**About this exercise**
A single number is required: how many lines in the entries hold the word "Ursprünglicher".

**Input**
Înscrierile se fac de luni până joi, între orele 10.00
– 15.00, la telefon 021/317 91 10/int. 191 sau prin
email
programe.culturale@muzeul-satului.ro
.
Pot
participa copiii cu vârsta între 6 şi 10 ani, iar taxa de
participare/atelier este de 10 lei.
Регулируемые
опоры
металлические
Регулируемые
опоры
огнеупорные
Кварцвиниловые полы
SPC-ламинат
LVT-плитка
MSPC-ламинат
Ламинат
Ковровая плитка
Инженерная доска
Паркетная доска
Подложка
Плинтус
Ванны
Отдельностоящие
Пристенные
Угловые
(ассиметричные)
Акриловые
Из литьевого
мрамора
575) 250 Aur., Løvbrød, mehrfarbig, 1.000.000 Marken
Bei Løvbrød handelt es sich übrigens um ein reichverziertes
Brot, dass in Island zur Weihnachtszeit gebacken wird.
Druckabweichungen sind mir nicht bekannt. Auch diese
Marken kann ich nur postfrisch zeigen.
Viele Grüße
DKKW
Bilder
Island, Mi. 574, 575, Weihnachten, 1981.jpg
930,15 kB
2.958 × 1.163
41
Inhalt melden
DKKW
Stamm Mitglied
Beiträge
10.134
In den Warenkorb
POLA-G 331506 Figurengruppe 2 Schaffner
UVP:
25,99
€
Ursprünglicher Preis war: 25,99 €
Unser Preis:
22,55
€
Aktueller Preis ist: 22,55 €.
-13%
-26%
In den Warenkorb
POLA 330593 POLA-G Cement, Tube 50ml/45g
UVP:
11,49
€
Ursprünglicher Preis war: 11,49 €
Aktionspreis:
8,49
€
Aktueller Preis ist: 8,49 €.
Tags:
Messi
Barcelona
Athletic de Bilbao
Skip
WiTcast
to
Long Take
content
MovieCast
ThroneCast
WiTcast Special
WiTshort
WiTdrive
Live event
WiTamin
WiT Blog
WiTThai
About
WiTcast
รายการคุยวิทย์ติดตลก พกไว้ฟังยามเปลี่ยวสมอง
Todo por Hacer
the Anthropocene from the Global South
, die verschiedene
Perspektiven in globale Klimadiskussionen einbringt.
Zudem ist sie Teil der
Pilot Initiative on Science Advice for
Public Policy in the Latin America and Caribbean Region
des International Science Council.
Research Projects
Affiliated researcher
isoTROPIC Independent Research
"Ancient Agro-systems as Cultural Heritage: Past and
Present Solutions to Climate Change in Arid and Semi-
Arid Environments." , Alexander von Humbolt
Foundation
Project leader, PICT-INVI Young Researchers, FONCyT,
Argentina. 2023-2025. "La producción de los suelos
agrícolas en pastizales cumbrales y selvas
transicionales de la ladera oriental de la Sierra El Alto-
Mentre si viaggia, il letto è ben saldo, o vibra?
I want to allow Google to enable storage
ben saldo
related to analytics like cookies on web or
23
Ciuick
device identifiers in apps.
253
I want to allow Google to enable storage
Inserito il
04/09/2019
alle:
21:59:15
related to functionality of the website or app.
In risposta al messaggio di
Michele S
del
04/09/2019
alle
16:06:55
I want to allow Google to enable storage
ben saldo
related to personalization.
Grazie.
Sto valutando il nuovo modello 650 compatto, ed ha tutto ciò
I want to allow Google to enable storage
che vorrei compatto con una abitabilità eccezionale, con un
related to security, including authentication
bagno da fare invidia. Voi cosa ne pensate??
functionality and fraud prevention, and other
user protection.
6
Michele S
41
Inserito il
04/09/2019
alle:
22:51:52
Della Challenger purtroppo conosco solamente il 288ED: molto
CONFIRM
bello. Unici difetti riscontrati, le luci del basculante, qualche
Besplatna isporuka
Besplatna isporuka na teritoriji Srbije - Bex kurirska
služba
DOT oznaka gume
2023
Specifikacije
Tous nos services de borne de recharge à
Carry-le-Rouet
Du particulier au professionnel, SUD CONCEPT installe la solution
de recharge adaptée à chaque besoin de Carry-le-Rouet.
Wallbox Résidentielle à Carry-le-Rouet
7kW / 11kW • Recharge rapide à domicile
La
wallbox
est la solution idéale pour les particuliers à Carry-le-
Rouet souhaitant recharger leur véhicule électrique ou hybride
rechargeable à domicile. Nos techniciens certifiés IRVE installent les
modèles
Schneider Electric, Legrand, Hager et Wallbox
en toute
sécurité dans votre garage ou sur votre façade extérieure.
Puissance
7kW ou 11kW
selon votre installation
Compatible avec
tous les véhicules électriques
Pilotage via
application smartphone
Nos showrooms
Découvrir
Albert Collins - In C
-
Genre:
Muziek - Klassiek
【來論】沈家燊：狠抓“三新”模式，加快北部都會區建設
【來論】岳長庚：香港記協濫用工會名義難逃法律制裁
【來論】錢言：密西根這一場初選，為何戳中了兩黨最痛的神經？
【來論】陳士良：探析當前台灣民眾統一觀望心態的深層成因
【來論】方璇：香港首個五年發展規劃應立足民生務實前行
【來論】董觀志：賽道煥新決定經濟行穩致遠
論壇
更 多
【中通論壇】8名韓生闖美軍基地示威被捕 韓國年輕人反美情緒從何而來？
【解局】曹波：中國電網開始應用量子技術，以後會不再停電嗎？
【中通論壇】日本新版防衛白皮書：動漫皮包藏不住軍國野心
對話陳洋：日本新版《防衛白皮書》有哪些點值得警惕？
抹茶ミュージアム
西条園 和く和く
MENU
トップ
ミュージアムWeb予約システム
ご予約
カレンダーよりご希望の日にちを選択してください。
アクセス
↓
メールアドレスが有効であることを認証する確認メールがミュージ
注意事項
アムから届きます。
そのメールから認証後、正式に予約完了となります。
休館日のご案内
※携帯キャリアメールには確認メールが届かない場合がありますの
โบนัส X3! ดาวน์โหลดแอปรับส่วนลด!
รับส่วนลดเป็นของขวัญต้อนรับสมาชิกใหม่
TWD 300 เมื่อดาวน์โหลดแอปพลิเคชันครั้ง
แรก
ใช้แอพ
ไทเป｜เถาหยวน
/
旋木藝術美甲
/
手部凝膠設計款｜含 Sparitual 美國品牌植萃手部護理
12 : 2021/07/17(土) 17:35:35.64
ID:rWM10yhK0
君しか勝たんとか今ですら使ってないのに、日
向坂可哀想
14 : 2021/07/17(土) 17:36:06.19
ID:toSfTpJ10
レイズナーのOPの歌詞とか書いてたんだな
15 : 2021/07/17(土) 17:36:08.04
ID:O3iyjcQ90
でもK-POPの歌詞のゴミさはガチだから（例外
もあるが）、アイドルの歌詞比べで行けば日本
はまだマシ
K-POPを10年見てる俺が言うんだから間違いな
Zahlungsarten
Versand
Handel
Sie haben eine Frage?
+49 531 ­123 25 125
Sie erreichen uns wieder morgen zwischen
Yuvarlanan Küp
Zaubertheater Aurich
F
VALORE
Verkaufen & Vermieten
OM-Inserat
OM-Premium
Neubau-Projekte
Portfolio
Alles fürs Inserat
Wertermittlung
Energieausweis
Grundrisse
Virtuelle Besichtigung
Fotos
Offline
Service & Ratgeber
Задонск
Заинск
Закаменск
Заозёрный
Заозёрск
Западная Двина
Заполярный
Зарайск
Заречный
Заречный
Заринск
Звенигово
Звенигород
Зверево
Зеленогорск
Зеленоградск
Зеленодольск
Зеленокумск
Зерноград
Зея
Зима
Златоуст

**Answer to this problem**
2